DOCUMENT SECTION -
= Beginning of Section =
3.1.1. Introduction to the Work of Jonathan Bowers

(back to 2.10)

Introduction

We have finally gotten to section 3, where we examine in depth, for the first time in this site, the work of Jonathan Bowers, and other lesser known large number notations. Jonathan Bowers' work in large numbers is something of a founding work for the spirit of modern googology, and it has a cult-like popularity, so we will be focusing very much on covering his work in this website. In this article we will learn about the work of Jonathan Bowers, and why it's important to googology, as a prerequisite to examining his famous large number notation, Bowers' Exploding Array Function (BEAF for short).

Who is Jonathan Bowers?
= End of Section =
MATERIAL PROVIDED -
= Beginning of Section =
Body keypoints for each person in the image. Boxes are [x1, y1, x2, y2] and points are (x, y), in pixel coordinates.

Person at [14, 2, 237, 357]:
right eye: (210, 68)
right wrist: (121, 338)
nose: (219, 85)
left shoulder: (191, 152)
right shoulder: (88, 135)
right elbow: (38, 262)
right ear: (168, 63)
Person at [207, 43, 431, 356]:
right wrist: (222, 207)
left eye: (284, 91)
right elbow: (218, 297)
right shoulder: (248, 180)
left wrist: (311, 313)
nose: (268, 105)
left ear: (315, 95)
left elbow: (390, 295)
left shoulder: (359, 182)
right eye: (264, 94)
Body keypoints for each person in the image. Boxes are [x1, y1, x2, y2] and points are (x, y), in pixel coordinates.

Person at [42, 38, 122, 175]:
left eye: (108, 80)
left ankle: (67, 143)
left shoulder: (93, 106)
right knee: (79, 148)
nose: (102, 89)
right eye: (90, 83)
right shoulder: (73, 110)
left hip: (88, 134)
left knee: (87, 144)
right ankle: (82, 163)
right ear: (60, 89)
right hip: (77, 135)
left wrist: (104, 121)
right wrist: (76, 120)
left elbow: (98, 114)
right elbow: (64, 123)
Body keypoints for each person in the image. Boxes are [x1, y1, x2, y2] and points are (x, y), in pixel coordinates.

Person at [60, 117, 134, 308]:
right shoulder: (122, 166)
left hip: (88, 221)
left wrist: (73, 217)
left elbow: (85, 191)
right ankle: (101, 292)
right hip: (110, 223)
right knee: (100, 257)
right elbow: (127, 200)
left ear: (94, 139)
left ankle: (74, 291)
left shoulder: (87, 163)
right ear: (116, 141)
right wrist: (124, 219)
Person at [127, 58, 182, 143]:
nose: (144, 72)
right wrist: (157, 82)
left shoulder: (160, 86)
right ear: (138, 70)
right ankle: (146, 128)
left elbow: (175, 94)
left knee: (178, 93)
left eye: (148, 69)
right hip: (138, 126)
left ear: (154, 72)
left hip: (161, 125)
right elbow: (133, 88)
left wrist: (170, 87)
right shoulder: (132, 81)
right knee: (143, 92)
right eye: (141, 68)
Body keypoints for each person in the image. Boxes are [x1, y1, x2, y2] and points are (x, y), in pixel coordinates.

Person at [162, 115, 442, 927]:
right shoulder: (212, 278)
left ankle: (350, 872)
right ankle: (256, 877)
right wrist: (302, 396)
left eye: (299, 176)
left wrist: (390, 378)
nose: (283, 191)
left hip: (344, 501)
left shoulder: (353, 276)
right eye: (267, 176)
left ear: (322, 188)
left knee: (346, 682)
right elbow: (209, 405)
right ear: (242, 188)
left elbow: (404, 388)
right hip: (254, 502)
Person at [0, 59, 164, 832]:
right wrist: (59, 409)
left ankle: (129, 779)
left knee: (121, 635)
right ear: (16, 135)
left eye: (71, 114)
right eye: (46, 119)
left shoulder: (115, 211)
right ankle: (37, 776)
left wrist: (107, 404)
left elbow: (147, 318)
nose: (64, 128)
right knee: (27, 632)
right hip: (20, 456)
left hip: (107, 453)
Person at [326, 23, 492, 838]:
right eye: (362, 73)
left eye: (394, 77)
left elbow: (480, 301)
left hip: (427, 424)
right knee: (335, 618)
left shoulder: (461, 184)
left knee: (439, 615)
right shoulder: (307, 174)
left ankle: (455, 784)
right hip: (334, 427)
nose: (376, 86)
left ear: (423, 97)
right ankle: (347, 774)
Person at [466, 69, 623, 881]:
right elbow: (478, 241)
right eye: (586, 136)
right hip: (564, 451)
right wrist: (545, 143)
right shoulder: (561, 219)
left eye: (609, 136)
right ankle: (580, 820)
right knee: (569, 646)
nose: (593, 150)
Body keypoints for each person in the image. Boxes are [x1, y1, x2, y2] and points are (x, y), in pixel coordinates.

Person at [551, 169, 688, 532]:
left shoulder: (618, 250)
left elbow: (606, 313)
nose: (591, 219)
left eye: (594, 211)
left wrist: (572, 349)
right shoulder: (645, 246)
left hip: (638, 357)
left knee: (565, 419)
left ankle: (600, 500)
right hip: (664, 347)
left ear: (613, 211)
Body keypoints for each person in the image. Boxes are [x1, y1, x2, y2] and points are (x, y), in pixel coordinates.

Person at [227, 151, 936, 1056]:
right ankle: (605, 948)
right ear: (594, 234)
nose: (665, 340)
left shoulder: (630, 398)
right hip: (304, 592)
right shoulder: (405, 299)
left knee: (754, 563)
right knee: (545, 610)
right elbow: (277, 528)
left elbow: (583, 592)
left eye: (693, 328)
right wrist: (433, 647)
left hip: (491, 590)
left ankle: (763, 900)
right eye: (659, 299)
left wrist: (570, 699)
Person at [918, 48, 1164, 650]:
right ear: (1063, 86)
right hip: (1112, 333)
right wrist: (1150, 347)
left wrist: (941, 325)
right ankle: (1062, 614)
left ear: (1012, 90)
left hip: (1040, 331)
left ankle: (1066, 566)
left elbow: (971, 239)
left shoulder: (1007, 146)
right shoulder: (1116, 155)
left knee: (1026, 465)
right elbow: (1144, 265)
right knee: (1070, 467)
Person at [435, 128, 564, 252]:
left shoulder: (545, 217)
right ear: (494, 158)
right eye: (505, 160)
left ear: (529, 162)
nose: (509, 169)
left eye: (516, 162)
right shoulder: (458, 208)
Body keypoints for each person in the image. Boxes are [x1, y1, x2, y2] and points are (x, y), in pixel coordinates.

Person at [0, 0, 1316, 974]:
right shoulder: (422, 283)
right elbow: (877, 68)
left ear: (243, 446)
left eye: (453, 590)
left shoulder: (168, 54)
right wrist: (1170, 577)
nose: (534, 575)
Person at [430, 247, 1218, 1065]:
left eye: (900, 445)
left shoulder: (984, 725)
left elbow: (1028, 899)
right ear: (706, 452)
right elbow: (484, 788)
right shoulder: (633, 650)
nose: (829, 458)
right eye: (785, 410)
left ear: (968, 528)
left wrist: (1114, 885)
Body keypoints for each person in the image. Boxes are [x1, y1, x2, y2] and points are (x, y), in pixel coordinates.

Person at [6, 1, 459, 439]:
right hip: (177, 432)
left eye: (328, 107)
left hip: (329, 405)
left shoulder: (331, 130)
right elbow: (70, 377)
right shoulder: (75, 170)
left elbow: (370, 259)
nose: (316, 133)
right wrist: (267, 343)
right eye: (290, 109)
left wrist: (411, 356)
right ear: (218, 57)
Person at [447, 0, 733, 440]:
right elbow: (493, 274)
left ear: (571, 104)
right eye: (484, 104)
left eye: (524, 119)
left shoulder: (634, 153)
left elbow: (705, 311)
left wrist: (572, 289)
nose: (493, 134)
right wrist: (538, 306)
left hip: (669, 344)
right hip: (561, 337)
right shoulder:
= End of Section =
PROBLEM TO SOLVE - Please repeat, word for word, the part of the Jonathan Bowers introduction that starts with "(back to 2.10)" and goes on through "(BEAF for short).".

YOUR RESPONSE -
(back to 2.10)

Introduction

We have finally gotten to section 3, where we examine in depth, for the first time in this site, the work of Jonathan Bowers, and other lesser known large number notations. Jonathan Bowers' work in large numbers is something of a founding work for the spirit of modern googology, and it has a cult-like popularity, so we will be focusing very much on covering his work in this website. In this article we will learn about the work of Jonathan Bowers, and why it's important to googology, as a prerequisite to examining his famous large number notation, Bowers' Exploding Array Function (BEAF for short).